Piecewise integrable neural network

Related article:Piecewise integrable neural network: an interpretable chaos identification framework

Artificial neural networks (ANNs) are an effective data-driven approach to model chaotic dynamics. Although ANNs are universal approximators that easily incorporate mathematical structure, physical information, and constraints, they are scarcely interpretable. Here, we develop a neural network framework in which the chaotic dynamics is reframed into piecewise models. The discontinuous formulation defines switching laws representative of the bifurcations mechanisms, recovering the system of differential equations and its primitive (or integral), which describe the chaotic regime. Interpretation of chaotic dynamics from data is an important task in engineering,1 meteorology,2 and other fields of science. Among various aspects of measure and description of chaotic dynamics, much interest is posed in the integrability,3 i.e., “… integrable systems … a formula could be found for all time describing a system’s future state.” as stated by Moore.4 Studying and proving the existence of a chaotic attractor from a data-driven perspective is a demanding regression problem in which machine learning (ML) techniques offer a valuable assistance. The synthesis of a piecewise-smooth modeling through neural networks gives a valid and rigorous reconstruction of the dynamical structure and bifurcations with the option of providing an integrable representation. In this work, a minimal mathematically biased artificial neural network is introduced to extract analytically tractable piecewise-smooth dynamical systems that directly account for the integrability condition.

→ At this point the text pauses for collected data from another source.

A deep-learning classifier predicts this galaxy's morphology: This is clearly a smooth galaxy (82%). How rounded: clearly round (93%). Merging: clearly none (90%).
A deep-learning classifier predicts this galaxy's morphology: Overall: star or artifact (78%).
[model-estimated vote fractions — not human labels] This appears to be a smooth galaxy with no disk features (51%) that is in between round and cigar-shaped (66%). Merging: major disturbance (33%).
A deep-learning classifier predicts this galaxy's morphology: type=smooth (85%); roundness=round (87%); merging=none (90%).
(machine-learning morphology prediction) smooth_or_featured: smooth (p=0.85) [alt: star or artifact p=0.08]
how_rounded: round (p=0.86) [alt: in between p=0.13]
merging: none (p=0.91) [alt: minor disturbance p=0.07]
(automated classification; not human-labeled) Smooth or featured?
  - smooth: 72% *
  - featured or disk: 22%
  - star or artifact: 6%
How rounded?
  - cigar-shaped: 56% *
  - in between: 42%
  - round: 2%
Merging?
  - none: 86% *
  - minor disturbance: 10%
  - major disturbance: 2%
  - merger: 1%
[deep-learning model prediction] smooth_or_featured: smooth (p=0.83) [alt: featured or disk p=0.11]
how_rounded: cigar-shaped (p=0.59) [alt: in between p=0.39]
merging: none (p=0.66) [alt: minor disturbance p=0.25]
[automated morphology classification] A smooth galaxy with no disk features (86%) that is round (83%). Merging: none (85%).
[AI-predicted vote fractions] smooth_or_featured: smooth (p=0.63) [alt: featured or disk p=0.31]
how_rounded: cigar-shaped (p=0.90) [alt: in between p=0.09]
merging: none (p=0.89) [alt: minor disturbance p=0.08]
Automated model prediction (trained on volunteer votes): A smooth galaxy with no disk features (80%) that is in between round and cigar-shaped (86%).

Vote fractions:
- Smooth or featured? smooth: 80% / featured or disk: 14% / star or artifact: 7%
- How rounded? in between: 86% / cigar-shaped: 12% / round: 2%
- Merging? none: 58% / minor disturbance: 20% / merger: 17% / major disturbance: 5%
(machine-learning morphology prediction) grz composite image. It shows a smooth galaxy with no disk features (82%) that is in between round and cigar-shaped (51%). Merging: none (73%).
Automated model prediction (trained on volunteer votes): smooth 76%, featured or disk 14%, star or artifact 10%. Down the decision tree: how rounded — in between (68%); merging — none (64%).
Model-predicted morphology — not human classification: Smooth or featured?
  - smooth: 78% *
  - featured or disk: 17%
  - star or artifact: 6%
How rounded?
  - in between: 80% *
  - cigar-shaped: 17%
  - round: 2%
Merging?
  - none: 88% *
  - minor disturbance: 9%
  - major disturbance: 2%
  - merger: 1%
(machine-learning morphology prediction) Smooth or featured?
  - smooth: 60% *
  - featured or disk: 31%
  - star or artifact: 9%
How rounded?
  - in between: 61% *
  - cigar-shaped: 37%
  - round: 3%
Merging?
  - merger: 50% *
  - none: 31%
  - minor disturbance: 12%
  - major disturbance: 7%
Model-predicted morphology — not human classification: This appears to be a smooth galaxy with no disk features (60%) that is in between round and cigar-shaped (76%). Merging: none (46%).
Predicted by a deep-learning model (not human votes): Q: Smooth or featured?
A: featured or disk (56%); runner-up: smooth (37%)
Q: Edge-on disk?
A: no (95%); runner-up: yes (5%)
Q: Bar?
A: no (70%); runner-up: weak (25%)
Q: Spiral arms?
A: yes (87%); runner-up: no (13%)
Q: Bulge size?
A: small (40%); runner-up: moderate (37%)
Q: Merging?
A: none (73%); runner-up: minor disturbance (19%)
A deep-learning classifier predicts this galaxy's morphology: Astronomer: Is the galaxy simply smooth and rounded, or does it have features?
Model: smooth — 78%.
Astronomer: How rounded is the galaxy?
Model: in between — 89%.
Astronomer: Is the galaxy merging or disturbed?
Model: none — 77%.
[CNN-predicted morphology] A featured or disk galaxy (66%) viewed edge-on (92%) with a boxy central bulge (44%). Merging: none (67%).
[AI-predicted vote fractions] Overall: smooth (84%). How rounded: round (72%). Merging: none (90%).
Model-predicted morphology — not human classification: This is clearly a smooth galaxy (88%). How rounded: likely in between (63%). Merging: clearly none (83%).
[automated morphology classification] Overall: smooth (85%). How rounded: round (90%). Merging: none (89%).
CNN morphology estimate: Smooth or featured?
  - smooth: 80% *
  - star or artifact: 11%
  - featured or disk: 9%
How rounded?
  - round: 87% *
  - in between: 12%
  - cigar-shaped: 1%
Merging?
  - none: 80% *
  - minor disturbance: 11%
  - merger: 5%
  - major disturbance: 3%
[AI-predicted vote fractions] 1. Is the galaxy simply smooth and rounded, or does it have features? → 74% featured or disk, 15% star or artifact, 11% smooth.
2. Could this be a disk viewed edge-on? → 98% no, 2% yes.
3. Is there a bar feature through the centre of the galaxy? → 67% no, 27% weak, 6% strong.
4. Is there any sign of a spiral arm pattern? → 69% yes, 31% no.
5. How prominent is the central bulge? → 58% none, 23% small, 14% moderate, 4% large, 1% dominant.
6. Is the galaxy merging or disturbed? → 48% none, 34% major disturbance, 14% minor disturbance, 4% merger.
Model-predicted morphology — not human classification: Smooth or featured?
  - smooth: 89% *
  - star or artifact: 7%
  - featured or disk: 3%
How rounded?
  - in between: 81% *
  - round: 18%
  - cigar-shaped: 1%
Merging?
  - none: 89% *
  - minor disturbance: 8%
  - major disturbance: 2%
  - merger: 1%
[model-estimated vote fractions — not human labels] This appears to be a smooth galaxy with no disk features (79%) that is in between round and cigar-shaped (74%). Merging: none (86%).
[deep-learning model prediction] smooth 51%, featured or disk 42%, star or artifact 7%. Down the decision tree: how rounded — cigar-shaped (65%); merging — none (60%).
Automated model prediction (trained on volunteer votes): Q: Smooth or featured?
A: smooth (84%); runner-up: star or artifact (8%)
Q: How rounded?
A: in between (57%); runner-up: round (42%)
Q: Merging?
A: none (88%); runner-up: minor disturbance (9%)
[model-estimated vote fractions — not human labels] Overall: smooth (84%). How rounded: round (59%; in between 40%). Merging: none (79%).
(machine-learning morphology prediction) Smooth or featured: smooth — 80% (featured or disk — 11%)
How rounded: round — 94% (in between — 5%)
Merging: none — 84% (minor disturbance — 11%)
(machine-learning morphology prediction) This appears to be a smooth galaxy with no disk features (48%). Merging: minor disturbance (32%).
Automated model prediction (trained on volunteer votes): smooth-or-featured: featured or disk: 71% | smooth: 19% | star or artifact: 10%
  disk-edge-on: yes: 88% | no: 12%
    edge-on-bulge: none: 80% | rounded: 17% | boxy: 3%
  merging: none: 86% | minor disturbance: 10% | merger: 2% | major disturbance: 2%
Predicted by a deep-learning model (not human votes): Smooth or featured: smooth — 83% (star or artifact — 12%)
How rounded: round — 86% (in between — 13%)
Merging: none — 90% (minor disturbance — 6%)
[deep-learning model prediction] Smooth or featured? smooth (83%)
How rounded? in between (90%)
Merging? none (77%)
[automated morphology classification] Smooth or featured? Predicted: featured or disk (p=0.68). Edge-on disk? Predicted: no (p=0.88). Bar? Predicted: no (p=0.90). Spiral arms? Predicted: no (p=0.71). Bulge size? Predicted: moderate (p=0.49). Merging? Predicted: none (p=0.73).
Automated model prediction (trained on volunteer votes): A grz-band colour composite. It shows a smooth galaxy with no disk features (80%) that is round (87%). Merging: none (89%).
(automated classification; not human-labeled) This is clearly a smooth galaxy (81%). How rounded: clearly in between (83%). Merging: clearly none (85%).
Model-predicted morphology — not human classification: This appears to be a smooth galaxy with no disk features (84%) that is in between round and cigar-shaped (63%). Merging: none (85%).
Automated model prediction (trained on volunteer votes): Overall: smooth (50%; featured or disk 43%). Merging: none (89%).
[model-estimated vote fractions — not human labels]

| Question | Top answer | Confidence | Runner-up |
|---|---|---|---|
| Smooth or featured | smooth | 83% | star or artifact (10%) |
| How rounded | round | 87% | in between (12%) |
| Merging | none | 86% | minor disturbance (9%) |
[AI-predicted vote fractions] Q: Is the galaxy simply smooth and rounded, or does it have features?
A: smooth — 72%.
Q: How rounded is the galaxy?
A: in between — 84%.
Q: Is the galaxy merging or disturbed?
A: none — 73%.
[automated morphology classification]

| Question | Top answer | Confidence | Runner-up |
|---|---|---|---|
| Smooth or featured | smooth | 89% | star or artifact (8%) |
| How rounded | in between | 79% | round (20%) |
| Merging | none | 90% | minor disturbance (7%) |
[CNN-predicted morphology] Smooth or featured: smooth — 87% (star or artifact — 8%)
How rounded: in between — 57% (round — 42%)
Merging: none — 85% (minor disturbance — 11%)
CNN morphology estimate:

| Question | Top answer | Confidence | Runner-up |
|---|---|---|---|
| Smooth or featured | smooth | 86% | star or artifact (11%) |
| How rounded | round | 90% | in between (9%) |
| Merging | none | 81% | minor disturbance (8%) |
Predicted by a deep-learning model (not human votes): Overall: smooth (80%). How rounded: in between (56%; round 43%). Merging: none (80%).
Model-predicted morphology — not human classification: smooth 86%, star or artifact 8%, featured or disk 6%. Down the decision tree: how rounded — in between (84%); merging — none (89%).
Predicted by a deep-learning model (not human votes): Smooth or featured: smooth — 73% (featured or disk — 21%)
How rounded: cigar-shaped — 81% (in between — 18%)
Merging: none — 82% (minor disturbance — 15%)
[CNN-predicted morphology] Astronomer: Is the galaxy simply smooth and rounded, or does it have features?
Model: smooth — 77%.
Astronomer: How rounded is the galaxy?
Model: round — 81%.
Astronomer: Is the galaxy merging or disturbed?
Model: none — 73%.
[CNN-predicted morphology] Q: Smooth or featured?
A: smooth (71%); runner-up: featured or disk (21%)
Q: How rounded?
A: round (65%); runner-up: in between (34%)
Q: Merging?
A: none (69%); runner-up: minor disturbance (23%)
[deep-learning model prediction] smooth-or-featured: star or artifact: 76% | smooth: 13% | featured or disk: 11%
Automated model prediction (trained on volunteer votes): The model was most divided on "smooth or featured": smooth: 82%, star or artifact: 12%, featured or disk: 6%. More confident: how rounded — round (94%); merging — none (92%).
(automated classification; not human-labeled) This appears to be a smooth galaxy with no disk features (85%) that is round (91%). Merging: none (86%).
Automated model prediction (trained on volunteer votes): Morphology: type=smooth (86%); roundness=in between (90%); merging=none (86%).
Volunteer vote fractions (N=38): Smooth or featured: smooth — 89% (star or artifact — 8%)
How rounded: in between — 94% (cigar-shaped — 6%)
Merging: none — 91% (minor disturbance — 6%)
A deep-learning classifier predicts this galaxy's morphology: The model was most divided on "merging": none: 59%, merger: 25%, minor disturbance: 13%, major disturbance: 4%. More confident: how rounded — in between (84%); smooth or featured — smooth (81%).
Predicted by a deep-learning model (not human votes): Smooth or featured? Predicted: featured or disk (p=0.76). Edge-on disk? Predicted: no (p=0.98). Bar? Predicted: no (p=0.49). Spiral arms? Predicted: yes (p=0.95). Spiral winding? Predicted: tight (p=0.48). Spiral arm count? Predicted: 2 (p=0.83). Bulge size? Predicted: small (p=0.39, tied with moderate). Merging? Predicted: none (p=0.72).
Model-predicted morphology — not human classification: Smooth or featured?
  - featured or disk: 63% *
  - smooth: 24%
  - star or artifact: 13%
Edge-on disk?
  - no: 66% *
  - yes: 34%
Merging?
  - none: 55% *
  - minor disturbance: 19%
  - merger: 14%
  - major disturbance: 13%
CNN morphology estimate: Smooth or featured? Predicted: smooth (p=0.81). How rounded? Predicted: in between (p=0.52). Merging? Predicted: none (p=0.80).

The repository is composed of two folders containing the implementation of the algorithm for the two numerical examples presented in the associated paper ("Lorenz system" and "kuramoto-sivashinsky equation"). In order to show the incredible generality of the approach the two cases are solved by applying two different implementations, which are the DMD for the "kuramoto-sivashinsky equation" and the Deep Koopman Neural Net for the "Lorenz system". Each folder contain its specific readme file.